*INFORMATION SUPPLIED:*
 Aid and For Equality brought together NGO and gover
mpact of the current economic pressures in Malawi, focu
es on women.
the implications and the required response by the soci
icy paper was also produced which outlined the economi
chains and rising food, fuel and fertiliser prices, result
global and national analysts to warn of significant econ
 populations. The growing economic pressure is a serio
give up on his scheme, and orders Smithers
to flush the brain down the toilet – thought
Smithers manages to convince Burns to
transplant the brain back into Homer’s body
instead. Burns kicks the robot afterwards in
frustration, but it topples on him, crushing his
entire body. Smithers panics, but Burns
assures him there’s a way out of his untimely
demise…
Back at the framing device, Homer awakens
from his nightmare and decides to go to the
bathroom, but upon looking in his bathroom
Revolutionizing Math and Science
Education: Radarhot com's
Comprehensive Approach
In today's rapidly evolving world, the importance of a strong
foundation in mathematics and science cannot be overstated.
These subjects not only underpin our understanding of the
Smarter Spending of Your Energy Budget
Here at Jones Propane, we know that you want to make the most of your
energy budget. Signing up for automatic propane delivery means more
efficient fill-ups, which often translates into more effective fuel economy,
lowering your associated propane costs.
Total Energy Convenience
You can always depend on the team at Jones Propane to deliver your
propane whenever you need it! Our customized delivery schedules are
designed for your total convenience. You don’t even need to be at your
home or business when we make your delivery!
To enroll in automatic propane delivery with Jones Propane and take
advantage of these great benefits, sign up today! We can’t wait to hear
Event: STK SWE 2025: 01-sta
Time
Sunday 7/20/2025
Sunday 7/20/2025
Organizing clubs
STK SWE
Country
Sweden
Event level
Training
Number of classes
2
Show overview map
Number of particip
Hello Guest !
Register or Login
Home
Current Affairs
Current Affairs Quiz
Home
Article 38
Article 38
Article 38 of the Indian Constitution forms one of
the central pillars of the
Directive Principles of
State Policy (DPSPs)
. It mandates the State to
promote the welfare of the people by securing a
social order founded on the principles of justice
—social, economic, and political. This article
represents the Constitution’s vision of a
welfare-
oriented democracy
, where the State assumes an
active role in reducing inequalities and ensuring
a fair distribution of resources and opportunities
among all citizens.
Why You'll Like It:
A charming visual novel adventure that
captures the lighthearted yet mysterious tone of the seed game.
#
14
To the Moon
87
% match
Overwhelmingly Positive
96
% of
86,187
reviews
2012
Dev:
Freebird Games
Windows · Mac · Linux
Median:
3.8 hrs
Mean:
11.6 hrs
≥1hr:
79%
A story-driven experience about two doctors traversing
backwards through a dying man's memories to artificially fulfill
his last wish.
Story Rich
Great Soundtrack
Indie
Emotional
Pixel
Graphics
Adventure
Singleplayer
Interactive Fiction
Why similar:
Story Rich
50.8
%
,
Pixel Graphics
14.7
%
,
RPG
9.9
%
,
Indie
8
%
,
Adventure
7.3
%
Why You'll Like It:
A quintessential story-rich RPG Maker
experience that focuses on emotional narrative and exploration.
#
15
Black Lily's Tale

* * *

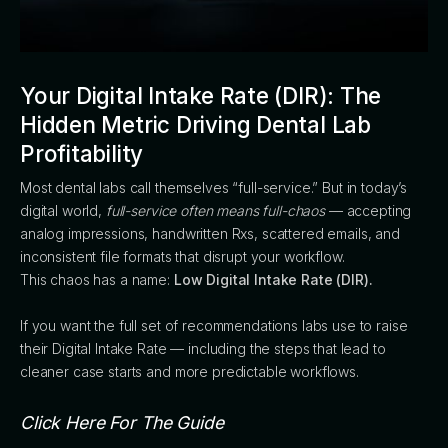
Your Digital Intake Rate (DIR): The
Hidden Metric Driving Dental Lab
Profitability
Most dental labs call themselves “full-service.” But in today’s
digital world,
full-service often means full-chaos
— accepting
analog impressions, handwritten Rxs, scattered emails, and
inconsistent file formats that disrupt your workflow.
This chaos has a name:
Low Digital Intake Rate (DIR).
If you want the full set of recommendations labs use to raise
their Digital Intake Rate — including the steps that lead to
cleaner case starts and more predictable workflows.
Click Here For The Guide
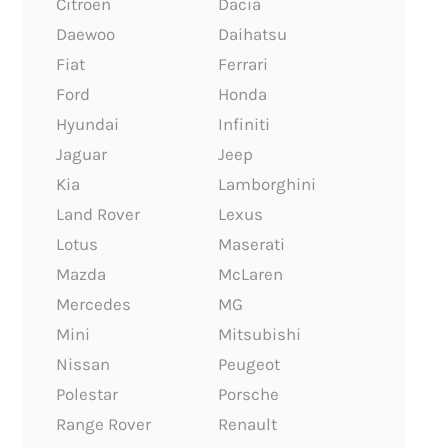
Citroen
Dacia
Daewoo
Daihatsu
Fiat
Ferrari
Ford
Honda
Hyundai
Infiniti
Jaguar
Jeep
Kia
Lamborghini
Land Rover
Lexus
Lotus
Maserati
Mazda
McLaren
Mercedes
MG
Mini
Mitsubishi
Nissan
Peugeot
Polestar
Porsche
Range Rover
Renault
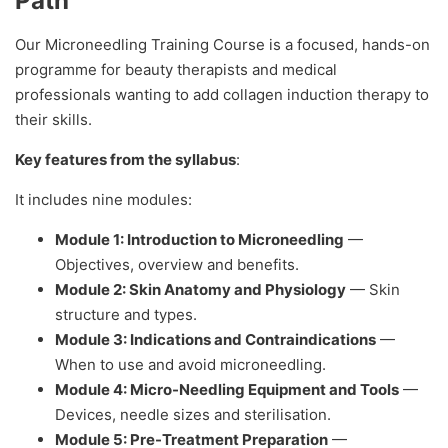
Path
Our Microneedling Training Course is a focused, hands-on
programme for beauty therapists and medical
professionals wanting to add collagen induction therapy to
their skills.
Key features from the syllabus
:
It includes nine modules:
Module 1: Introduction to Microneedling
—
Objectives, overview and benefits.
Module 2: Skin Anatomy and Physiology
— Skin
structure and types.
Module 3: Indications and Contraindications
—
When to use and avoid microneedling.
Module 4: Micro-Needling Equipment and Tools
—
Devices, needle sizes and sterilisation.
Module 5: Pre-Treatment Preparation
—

*PROBLEM DETAILS:* Give the exact lines, and only those, from the line containing "efficient fill-ups, which" through the line containing "social order founded" in the entries above.

*SOLUTION:*
efficient fill-ups, which often translates into more effective fuel economy,
lowering your associated propane costs.
Total Energy Convenience
You can always depend on the team at Jones Propane to deliver your
propane whenever you need it! Our customized delivery schedules are
designed for your total convenience. You don’t even need to be at your
home or business when we make your delivery!
To enroll in automatic propane delivery with Jones Propane and take
advantage of these great benefits, sign up today! We can’t wait to hear
Event: STK SWE 2025: 01-sta
Time
Sunday 7/20/2025
Sunday 7/20/2025
Organizing clubs
STK SWE
Country
Sweden
Event level
Training
Number of classes
2
Show overview map
Number of particip
Hello Guest !
Register or Login
Home
Current Affairs
Current Affairs Quiz
Home
Article 38
Article 38
Article 38 of the Indian Constitution forms one of
the central pillars of the
Directive Principles of
State Policy (DPSPs)
. It mandates the State to
promote the welfare of the people by securing a
social order founded on the principles of justice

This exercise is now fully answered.